Eine derartige Feststellung kann hier nicht getroffen werden. Nach der Verordnungsbegründung soll § 2 VAErstV zwar insgesamt der Verfahrensbeschleunigung dienen (BR-Drucksache 646/01, S. 9). Dieser Zielsetzung steht auch nicht entgegen,
dass es sich bei § 2 Abs. 1 VAErtstV nur um eine Sollvorschrift handelt. Sollvorschriften räumen der Behörde im Regelfall
kein Ermessen ein, sondern ermöglichen über den Regelungsinhalt hinausgehende Rechtsfolgen und Abweichungen nur ausnahmsweise
in atypischen, besonders gelagerten Fällen, wobei dann Ermessen auszuüben ist (in dieser Allgemeinheit: Bundessozialgericht,
Urteil vom 27. Mai 2014, B 8 SO 1/13 R, Rn. 18). Die Erstattungsanforderungsfrist aus § 2 Abs. 1 VAErstV ist also im Regelfall einzuhalten. Aus dem Ziel der Verfahrensbeschleunigung lässt sich jedoch nicht schlussfolgern, dass
die Fälligkeitsregelung des § 2 Abs. 3 VAErtstV auch die Fälle einer verspäteten Erstattungsanforderung erfassen sollte. Die
Rentenversicherungsträger sind als vollziehende Gewalt gemäß Art.
20 Abs.
3 des
Grundgesetzes an Gesetz und Recht gebunden. Der Verordnungsgeber durfte also ohnehin davon ausgehen, dass die Erstattungsanforderungsfrist
im Regelfall eingehalten wird. Ausweislich der Verordnungsbegründung wurde die Einführung einer Sanktionsregelung lediglich
für die Fälle der Erfüllung des Erstattungsanspruches nach Fälligkeit geprüft, jedoch mangels einer gesetzlichen Ermächtigungsgrundlage
abgelehnt (BR-Drucksache 646/01, S. 9).

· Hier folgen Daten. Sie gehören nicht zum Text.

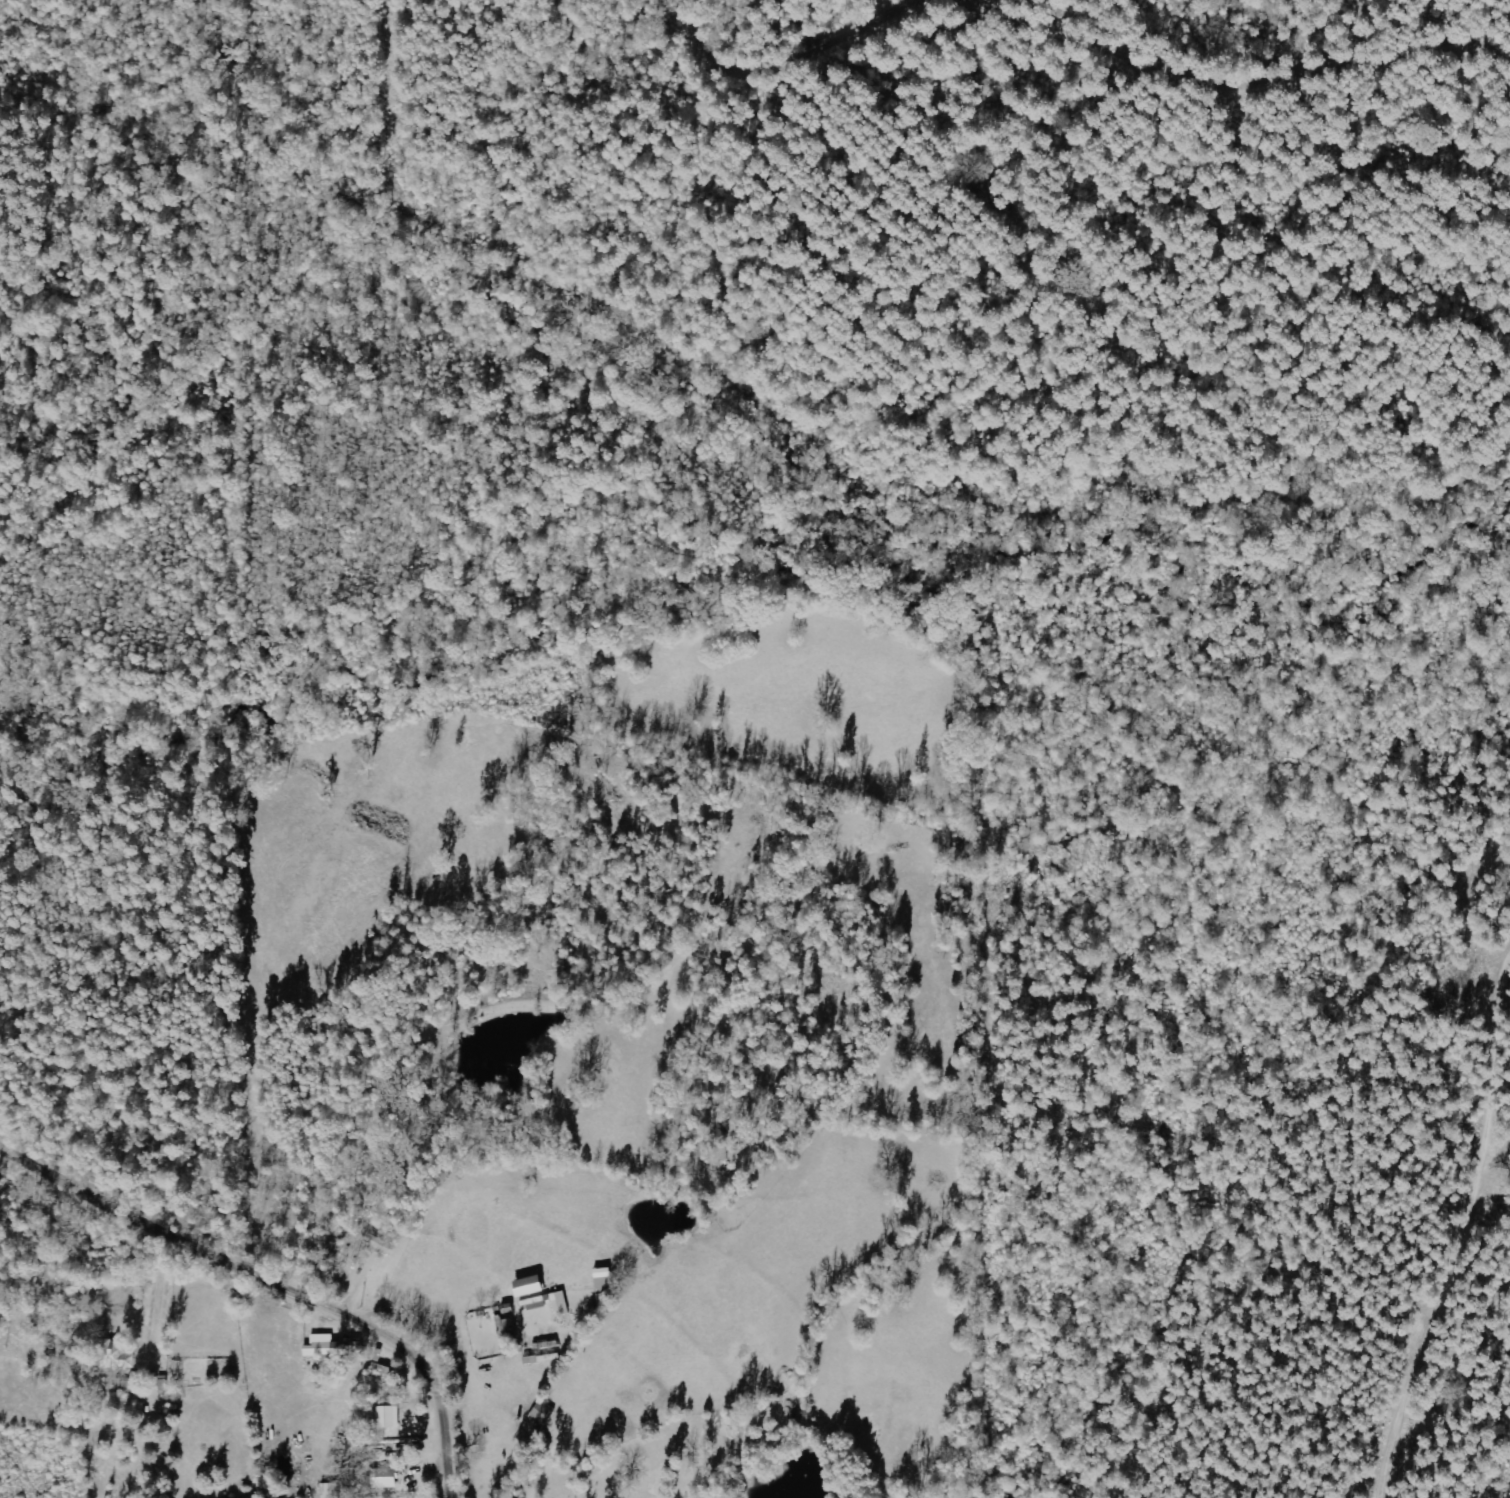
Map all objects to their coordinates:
building: (377, 1244)
road: (277, 1286)
building: (551, 1303)
building: (324, 1347)
building: (116, 1355)
building: (544, 1412)
building: (388, 1417)
building: (383, 1479)
building: (331, 1490)

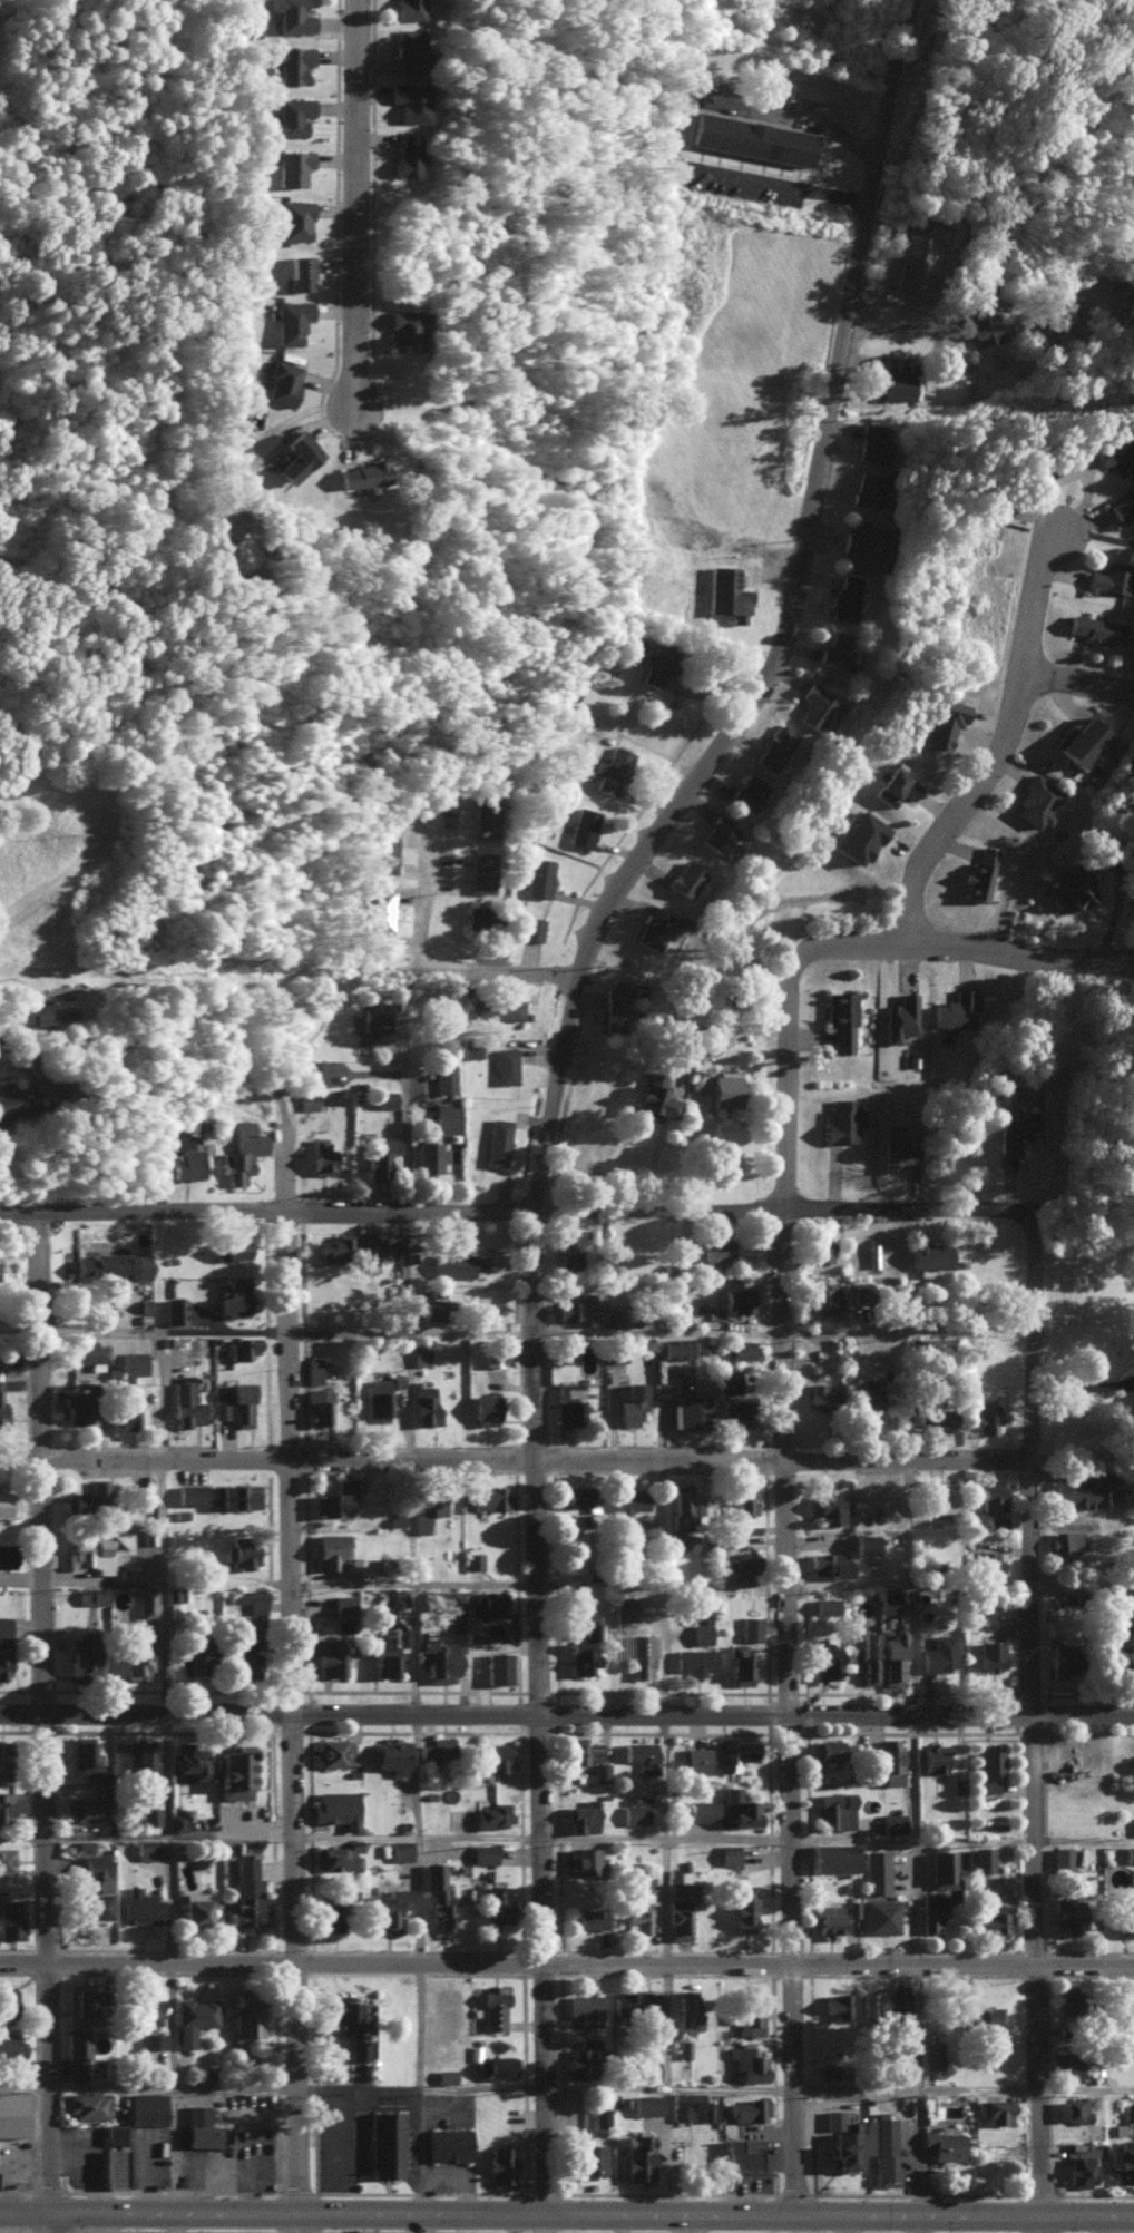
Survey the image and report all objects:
building: (409, 9)
building: (293, 16)
building: (408, 49)
building: (293, 63)
building: (409, 99)
building: (290, 116)
road: (676, 131)
building: (751, 137)
building: (405, 151)
building: (292, 166)
road: (367, 194)
building: (293, 218)
building: (918, 253)
building: (299, 272)
road: (872, 308)
building: (1059, 315)
building: (290, 320)
road: (939, 321)
building: (984, 328)
building: (403, 329)
road: (911, 359)
building: (282, 381)
building: (896, 386)
building: (873, 443)
building: (1117, 453)
building: (296, 456)
building: (360, 473)
building: (868, 488)
building: (865, 543)
road: (817, 549)
building: (1111, 577)
building: (727, 593)
building: (845, 597)
building: (1096, 628)
building: (837, 650)
building: (657, 662)
road: (1082, 694)
building: (815, 705)
building: (944, 721)
building: (1079, 740)
building: (775, 746)
road: (1014, 756)
building: (610, 769)
building: (895, 785)
building: (1133, 786)
building: (748, 792)
building: (1036, 801)
building: (485, 815)
building: (582, 826)
building: (718, 834)
building: (860, 836)
building: (384, 851)
building: (481, 871)
building: (980, 873)
building: (538, 876)
building: (686, 879)
building: (1071, 885)
road: (422, 891)
building: (381, 908)
building: (479, 916)
building: (531, 928)
building: (653, 932)
road: (972, 960)
road: (501, 975)
building: (640, 993)
building: (502, 1008)
building: (612, 1008)
building: (43, 1010)
building: (954, 1010)
building: (900, 1017)
building: (374, 1019)
building: (839, 1020)
road: (162, 1033)
building: (469, 1047)
building: (505, 1064)
building: (315, 1071)
building: (444, 1077)
building: (697, 1077)
road: (404, 1085)
building: (724, 1086)
building: (654, 1095)
building: (15, 1097)
building: (384, 1097)
building: (307, 1100)
building: (446, 1115)
building: (841, 1118)
building: (189, 1121)
building: (1014, 1126)
building: (496, 1140)
building: (895, 1146)
building: (241, 1151)
building: (427, 1154)
building: (320, 1155)
building: (377, 1157)
building: (187, 1162)
road: (24, 1208)
road: (541, 1209)
building: (230, 1245)
building: (348, 1247)
building: (717, 1248)
building: (569, 1249)
building: (819, 1250)
building: (872, 1253)
building: (930, 1253)
building: (456, 1262)
building: (110, 1264)
building: (856, 1291)
building: (233, 1295)
building: (822, 1296)
building: (737, 1297)
building: (429, 1307)
building: (173, 1308)
building: (596, 1311)
road: (1043, 1332)
road: (407, 1333)
road: (51, 1334)
road: (541, 1334)
building: (241, 1346)
building: (676, 1347)
building: (742, 1348)
building: (86, 1351)
building: (419, 1353)
building: (615, 1354)
building: (492, 1355)
building: (133, 1361)
building: (313, 1368)
building: (726, 1379)
road: (1088, 1384)
building: (867, 1390)
building: (820, 1394)
building: (378, 1395)
building: (568, 1401)
building: (219, 1402)
building: (240, 1402)
building: (632, 1402)
building: (185, 1403)
building: (425, 1404)
building: (318, 1405)
building: (77, 1407)
building: (484, 1407)
building: (3, 1409)
building: (690, 1409)
building: (737, 1409)
building: (929, 1413)
building: (125, 1414)
building: (985, 1415)
road: (544, 1440)
road: (546, 1457)
road: (26, 1460)
road: (301, 1479)
building: (1085, 1489)
building: (190, 1492)
building: (235, 1493)
building: (992, 1493)
building: (938, 1494)
building: (141, 1495)
building: (88, 1496)
building: (334, 1497)
building: (486, 1497)
building: (6, 1502)
building: (628, 1504)
building: (829, 1506)
building: (428, 1508)
building: (745, 1510)
building: (681, 1518)
road: (1041, 1519)
building: (995, 1520)
building: (148, 1534)
building: (1063, 1540)
building: (865, 1542)
building: (243, 1549)
building: (331, 1550)
building: (90, 1552)
building: (3, 1554)
building: (473, 1559)
building: (985, 1559)
building: (828, 1562)
building: (742, 1565)
road: (108, 1578)
road: (1088, 1581)
road: (424, 1584)
road: (796, 1584)
road: (675, 1585)
building: (91, 1594)
building: (398, 1596)
building: (248, 1597)
building: (447, 1599)
building: (888, 1600)
building: (145, 1601)
building: (486, 1602)
building: (343, 1603)
building: (824, 1604)
building: (623, 1607)
building: (989, 1620)
building: (4, 1624)
building: (750, 1627)
building: (700, 1632)
building: (79, 1646)
building: (584, 1648)
building: (243, 1649)
road: (425, 1649)
building: (641, 1651)
building: (939, 1652)
building: (385, 1653)
building: (868, 1653)
building: (990, 1654)
building: (137, 1655)
building: (327, 1655)
building: (892, 1655)
building: (194, 1656)
building: (4, 1657)
building: (435, 1658)
building: (1062, 1658)
building: (694, 1659)
building: (825, 1659)
building: (739, 1663)
building: (497, 1666)
road: (567, 1715)
building: (826, 1747)
building: (437, 1749)
building: (582, 1749)
building: (335, 1751)
building: (734, 1751)
building: (83, 1754)
building: (388, 1754)
building: (640, 1754)
building: (140, 1755)
building: (497, 1756)
building: (1, 1757)
building: (932, 1757)
building: (695, 1758)
building: (889, 1758)
building: (188, 1759)
building: (990, 1766)
building: (233, 1769)
road: (923, 1770)
building: (598, 1771)
road: (669, 1777)
road: (166, 1784)
building: (957, 1784)
building: (9, 1803)
building: (335, 1806)
building: (738, 1806)
building: (83, 1807)
building: (834, 1809)
building: (634, 1810)
building: (702, 1810)
building: (492, 1813)
building: (149, 1814)
building: (580, 1815)
building: (177, 1821)
building: (892, 1821)
building: (1133, 1824)
road: (51, 1835)
road: (152, 1835)
road: (427, 1837)
road: (675, 1839)
road: (1089, 1839)
road: (428, 1840)
building: (147, 1847)
building: (399, 1849)
building: (460, 1849)
building: (484, 1852)
building: (1129, 1852)
building: (728, 1853)
building: (338, 1855)
building: (833, 1856)
building: (1063, 1856)
building: (5, 1858)
building: (982, 1858)
building: (581, 1859)
building: (942, 1868)
building: (875, 1870)
building: (673, 1879)
building: (93, 1886)
building: (247, 1894)
building: (438, 1895)
building: (499, 1903)
building: (139, 1905)
building: (639, 1905)
building: (743, 1906)
building: (852, 1907)
road: (1046, 1907)
building: (388, 1908)
building: (193, 1910)
building: (932, 1911)
building: (331, 1913)
building: (1070, 1913)
building: (880, 1914)
building: (1126, 1914)
building: (589, 1917)
building: (10, 1918)
building: (677, 1918)
building: (827, 1918)
building: (991, 1919)
road: (566, 1964)
building: (1069, 1998)
building: (6, 2000)
building: (622, 2000)
building: (79, 2001)
building: (646, 2001)
building: (873, 2001)
building: (835, 2002)
building: (1129, 2002)
building: (898, 2003)
building: (147, 2005)
building: (584, 2006)
building: (493, 2007)
building: (687, 2008)
building: (245, 2013)
building: (749, 2013)
building: (980, 2013)
building: (345, 2015)
building: (193, 2017)
road: (551, 2025)
road: (418, 2026)
road: (666, 2026)
road: (305, 2034)
building: (152, 2039)
building: (9, 2044)
building: (683, 2046)
building: (358, 2048)
building: (1132, 2049)
building: (930, 2053)
building: (75, 2054)
building: (242, 2056)
building: (582, 2058)
building: (748, 2062)
building: (1066, 2064)
building: (500, 2065)
building: (648, 2068)
building: (445, 2074)
road: (25, 2087)
road: (592, 2087)
building: (644, 2103)
building: (85, 2104)
building: (693, 2105)
building: (147, 2107)
building: (1071, 2108)
building: (747, 2109)
building: (994, 2111)
building: (11, 2112)
building: (1128, 2113)
building: (600, 2116)
building: (200, 2126)
building: (113, 2135)
building: (841, 2138)
building: (385, 2142)
building: (943, 2142)
building: (447, 2143)
building: (881, 2148)
building: (738, 2155)
building: (638, 2156)
building: (589, 2159)
building: (1123, 2161)
building: (501, 2165)
building: (113, 2166)
building: (1080, 2169)
road: (443, 2177)
road: (24, 2210)
road: (591, 2212)
road: (49, 2221)
road: (417, 2222)
road: (556, 2222)
road: (693, 2222)
road: (850, 2222)
road: (912, 2223)
building: (364, 2232)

Das lässt nur die Schlussfolgerung zu, dass eine Sanktionsregelung für die Nichteinhaltung
der Erstattungsanforderungsfrist von vornherein nicht beabsichtigt war.
Die Streitwertfestsetzung folgt aus §
197a Abs.
1 Satz 1
SGG in Verbindung mit §
63 Abs.
2 Satz 1 und § 52 Abs. 1 und Abs. 3 Satz 1 sowie § 47 Abs. 1 des Gerichtskostengesetzes (GKG).
Dieser Beschluss kann gemäß §
177 SGG nicht mit der Beschwerde an das Bundessozialgericht angefochten werden. Nach §
145 Abs.
4 Satz 5
SGG wird die Entscheidung des Sozialgerichts mit der Ablehnung der Beschwerde durch das Landessozialgericht rechtskräftig.